Alguna vez Ernesto Cardenal escribió «La verdad es que estamos en el cielo, / y no lo sabemos.» Ahora, Felipe Del Real (Santiago, 1976) nos viene a confirmar o demostrar que el paraíso está más cerca de lo que pensamos; está en todos los seres, desde un grano de arena o una lágrima hasta la erupción de un volcán o una galaxia.

Es una fiesta leer este libro «Recuerdos del paraíso», recientemente publicado por RIL Editores, en Santiago de Chile (septiembre 2020), y, aunque esto mucho nos agrada, quedamos con una extraña sensación puesto que lo usual sería, en estos días, renegar de toda fe o creencia dadas las penas y angustias padecidas por la humanidad en medio de la hostigante pandemia que nos aflige. Sin embargo, lentamente va naciendo en nosotros como una resurrección la certeza que «la belleza salvará al mundo», según opinión de Distoievski. He ahí a mi parecer el principal valor de esta humilde, pero significativa, poesía; redescubrir en lo pequeño, espontáneo, natural y efímero la presencia de lo bello para siempre, de la eternidad, a pesar que nos ataca un flagelo sin precedentes en la historia.

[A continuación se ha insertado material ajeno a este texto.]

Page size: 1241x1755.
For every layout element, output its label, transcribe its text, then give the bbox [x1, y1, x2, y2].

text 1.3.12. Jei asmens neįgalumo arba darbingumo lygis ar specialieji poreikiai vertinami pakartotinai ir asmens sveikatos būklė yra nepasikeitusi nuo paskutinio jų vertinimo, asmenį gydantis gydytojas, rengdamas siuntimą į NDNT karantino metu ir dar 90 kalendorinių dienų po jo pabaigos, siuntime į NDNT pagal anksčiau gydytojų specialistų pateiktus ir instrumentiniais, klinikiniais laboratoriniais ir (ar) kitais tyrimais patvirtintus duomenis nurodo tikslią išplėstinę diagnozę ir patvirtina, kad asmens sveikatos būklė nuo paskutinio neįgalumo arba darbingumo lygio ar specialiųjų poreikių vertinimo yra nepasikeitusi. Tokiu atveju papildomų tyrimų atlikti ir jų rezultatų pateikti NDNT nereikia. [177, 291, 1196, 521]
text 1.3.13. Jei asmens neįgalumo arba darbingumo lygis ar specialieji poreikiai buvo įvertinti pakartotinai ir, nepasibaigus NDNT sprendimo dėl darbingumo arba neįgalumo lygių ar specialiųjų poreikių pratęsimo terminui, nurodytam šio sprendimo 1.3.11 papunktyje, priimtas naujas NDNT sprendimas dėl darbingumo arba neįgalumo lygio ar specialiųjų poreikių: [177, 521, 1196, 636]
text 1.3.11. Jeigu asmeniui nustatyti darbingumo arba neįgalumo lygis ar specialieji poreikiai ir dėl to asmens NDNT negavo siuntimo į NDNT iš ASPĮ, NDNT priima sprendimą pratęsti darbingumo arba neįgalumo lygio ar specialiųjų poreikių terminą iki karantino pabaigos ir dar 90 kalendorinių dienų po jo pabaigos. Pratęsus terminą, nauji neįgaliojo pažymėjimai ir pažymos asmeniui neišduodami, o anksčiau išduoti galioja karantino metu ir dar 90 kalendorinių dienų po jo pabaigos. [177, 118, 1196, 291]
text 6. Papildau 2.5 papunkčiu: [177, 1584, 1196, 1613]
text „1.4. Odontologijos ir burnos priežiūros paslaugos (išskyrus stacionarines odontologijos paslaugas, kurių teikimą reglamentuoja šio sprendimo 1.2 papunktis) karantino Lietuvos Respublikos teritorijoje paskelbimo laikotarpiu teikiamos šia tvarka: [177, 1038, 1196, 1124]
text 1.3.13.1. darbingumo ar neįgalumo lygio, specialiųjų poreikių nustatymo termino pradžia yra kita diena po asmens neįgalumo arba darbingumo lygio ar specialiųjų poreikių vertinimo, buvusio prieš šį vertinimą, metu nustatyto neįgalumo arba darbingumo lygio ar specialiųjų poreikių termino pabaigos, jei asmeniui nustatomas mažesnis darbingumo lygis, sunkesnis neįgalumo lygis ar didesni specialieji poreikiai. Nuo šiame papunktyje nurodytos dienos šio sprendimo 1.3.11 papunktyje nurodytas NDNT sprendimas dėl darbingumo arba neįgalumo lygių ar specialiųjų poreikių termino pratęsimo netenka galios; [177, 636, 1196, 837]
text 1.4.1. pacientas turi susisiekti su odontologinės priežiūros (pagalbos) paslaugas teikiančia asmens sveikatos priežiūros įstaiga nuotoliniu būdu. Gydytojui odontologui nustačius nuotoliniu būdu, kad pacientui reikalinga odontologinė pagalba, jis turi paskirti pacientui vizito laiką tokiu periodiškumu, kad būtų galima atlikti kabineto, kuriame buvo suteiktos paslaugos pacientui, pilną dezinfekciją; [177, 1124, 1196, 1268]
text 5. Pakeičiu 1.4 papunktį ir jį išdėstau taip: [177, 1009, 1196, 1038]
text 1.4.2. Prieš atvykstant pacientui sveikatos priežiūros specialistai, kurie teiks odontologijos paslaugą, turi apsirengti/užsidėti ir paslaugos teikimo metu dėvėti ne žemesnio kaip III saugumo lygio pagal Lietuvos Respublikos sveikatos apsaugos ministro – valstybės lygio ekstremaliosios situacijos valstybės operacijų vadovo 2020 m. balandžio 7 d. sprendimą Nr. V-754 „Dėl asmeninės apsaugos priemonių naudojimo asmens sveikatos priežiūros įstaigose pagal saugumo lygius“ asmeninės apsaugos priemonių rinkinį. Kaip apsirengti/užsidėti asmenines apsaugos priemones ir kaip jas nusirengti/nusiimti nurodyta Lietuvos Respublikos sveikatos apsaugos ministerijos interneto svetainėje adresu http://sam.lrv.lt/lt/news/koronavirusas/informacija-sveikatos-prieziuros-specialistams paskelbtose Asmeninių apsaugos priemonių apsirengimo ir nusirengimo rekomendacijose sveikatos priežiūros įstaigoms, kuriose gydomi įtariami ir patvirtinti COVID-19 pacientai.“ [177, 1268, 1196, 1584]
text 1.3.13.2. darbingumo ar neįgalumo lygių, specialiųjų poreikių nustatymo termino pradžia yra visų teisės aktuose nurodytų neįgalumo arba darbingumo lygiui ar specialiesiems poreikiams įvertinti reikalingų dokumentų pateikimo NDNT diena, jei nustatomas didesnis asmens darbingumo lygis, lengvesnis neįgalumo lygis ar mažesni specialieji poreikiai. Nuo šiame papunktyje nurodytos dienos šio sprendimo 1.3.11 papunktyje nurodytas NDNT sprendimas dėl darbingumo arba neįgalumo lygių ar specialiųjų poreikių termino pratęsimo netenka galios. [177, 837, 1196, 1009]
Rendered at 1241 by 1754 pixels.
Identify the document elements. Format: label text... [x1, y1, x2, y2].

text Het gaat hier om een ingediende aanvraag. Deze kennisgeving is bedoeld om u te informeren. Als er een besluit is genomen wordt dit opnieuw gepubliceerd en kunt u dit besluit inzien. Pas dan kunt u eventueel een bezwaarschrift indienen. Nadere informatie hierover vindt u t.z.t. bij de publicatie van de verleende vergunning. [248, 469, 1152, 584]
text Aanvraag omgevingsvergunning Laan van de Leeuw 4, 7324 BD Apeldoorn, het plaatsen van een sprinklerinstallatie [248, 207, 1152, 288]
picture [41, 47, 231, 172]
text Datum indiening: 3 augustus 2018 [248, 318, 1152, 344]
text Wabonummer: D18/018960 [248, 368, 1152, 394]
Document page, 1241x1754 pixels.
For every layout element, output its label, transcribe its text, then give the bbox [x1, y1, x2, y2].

Los textos o poemas son todos breves, epigramáticos, sutiles, sentenciosos, recogiendo lo mejor de la tradición latina y oriental, maestros del minimalismo. La temática de estos escritos es la fugacidad de la vida, lo cual, sin embargo, a pesar de los pesares, nos va regalando instantes de maravillosa plenitud, desde el nacimiento a la muerte de un individuo, hallazgos que el poeta va percibiendo y anotando con una sutileza que conmueve: «El paraíso era el instante en que se dormía el bebé / cuando me quedaba sólo, a oscuras, en silencio, / escuchando su respiración.» (P. 135)

Felipe ha demostrado que se maneja diestramente en la escritura. Logra crear un lenguaje eficaz, en base a certeros silogismos, para comunicar con acierto sus momentos de asombro. El libro podría ser un extenso poema, dado que el autor utiliza como principal recurso la anáfora, donde la mayoría de los textos inician su primer verso reiterando la aseveración «El paraíso era…» El acierto reside en que dicha reiteración nunca decae en intensidad y logra mantener la atención y goce estético del lector hasta el final.

Otro recurso que emplea Felipe es el intertexto, puesto que va incrustando versos o frases de otros autores, desde románticos como Bécquer a más modernos y contemporáneos como Saint-Exupéry, Neruda o García Márquez; nos llama la atención también las reiteradas referencias a letras de canciones de músicos, sean estos baladistas o rockeros, quienes vienen a refrescar esta literatura. Hablo de Franco Simone, Charly García, Andrés Calamaro y Álvaro Henríquez.

En suma, como decía el Pobrecito de Asís, «lo mínimo mantiene», y enhorabuena nos lo recuerdan para que no nos extraviemos ni perdamos el rumbo en este confuso panorama posmoderno que naufraga. Hermosa la edición y la propuesta de Felipe Del Real, que lentamente va encontrando su propio estilo en la amplia gama de expresiones poéticas de la región del Maule.